Наш дежурный попытался отмазаться, сказал, что у него завалился хозинвентарь (инвентарь был весь разбросан потому как он тоже пошел в ход). С наряда он конечно слетел. Но на дембельское суперсчастье, дежурный по части был из породы "положняков" - кому служить то до пенсии оставалось год - два, а потому ему было просто лень портить дежурство рапортом по поводу какой - то драки в роте. Зевая, он снял дежурного с наряда, позвонил ротному и сказал, что его рота - полные козлы, потому как не дают ему спать, да к тому же в драке разбили "луну", так что в казарме теперь ничего не видно.
А дембелям после этого пришлось договориться: испугавшись за дембель они списали нам все "долги" и отменили "озадачки". Не менее испуганные деды, то есть те самые, кто были нас на год старше и каких было то всего 6 человек, договорились, что хоть основные хоз.работы делать будем мы, все "озадачки" также отменяются.
Это была победа. О нас заговорили во всем батальоне - как же, в третьей роте нет неуставняка! Духи взбунтовались против дембелей!!
После обеденного развода, к сожалению, пришлось остаться в роте. Сначала попал "на фишку" - дембель Зина завалился спать, а меня посадил у взлетки на случай прихода старшины. Прекрасная возможность подумать о жизни.
До ужина просидел "на фишке", когда дембеля вместе с ротным играли в "Денди", теперь уже "фишка" была выставлена против дежурного по части.
Слухи о нашем ротном подтвердились на все сто: Полынчук был настоящим комиком. Этот двадцатисемилетний белорус ничего в своей жизни так не любил, как вареники и отъелся ими так, что заходя в канцелярию, задевал оба косяка. Над его приколами смеялись все - от рядового до полковника. Вот и сейчас он чего- то рассказывал:
"Блин! В Училище еще когда учился, остался я после занятий над картами поработать какими - то суперсекретными. А был последний день перед майскими. Хорошего понемножку - посидел я, собрал вещи и поехал на автобус. Ну, приехал в Городок, тут братва, девчонки... Короче утром меня, совершенно никакого, будит уже сорок седьмой, наверное, звонок в дверь. Открываю - стоит мой ротный, преподаватель стратегии и начальник кафедры.

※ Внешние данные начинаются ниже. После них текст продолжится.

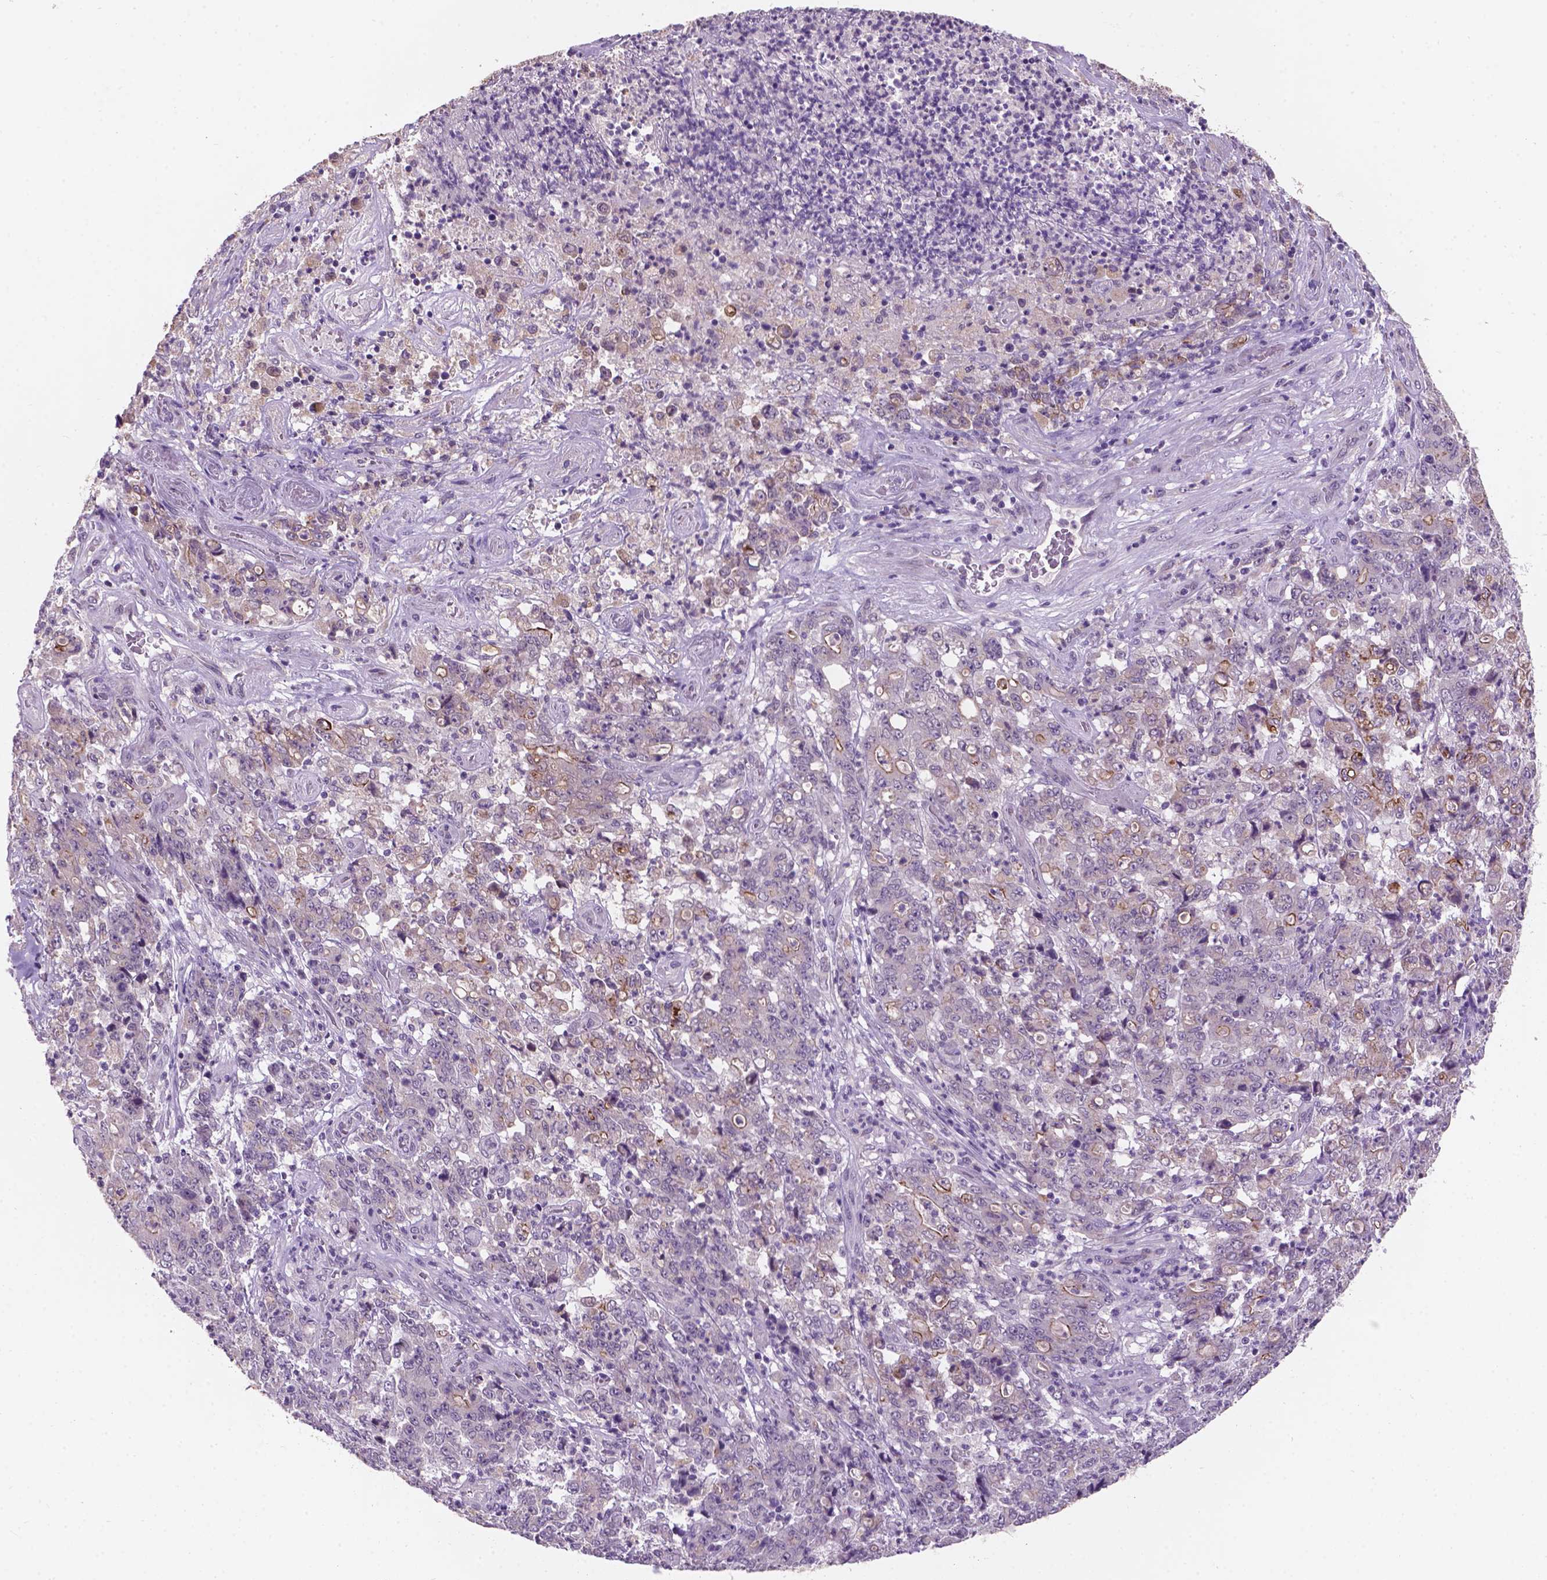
{"staining": {"intensity": "negative", "quantity": "none", "location": "none"}, "tissue": "stomach cancer", "cell_type": "Tumor cells", "image_type": "cancer", "snomed": [{"axis": "morphology", "description": "Adenocarcinoma, NOS"}, {"axis": "topography", "description": "Stomach, lower"}], "caption": "Tumor cells show no significant protein expression in adenocarcinoma (stomach). Nuclei are stained in blue.", "gene": "GXYLT2", "patient": {"sex": "female", "age": 71}}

"Да, - думаю, "лучше б уж чертики привиделись"!
Ротный, афганец, бывалый мужик, стоит весь бледный, как хрен моржовый, дрожит весь.

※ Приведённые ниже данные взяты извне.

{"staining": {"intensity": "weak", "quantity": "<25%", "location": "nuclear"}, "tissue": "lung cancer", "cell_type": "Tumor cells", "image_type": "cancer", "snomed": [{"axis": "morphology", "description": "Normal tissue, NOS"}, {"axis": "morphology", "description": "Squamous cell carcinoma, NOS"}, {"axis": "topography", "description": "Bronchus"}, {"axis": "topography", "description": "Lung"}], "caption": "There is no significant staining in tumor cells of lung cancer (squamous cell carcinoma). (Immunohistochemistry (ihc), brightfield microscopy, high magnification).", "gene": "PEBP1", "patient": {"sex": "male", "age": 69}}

Пеня (он меня почему - то Пеней называл), Пеня, ты карты не брал?
Я постепенно в себя начинаю приходить, понимаю, что все это не "глюк", но ни про какие карты вспомнить не могу. К тому же ротный ж с роду в карты не играл!
"Да стратегические карты", говорит, "баран"! Не игральные!
Я бегу в комнату, бросаюсь к сумке, которую я как пришел, так и бросил под стол и точно - лежат они там, миленькие! Как я их забрать умудрился, я до сих пор не соображу...
Ротный как их увидел, так схватил, расцеловал их и начал вокруг стола прыгать и петь: "Нашлись! Нашлись!", а главный наш стратег посмотрел на меня, как Чикатило, и процедил: "Ну ты у меня сдашь экзамены !"
Под конец года я стал, наверно, самым великим стратегом района, но он мне стабильно ставил только одну оценку - кол. Сколько я ему водки, лососи переносил - столько, наверное, в Тихом Океане нет, в конце - концов я его уломал, когда уже почти из училища вылетел.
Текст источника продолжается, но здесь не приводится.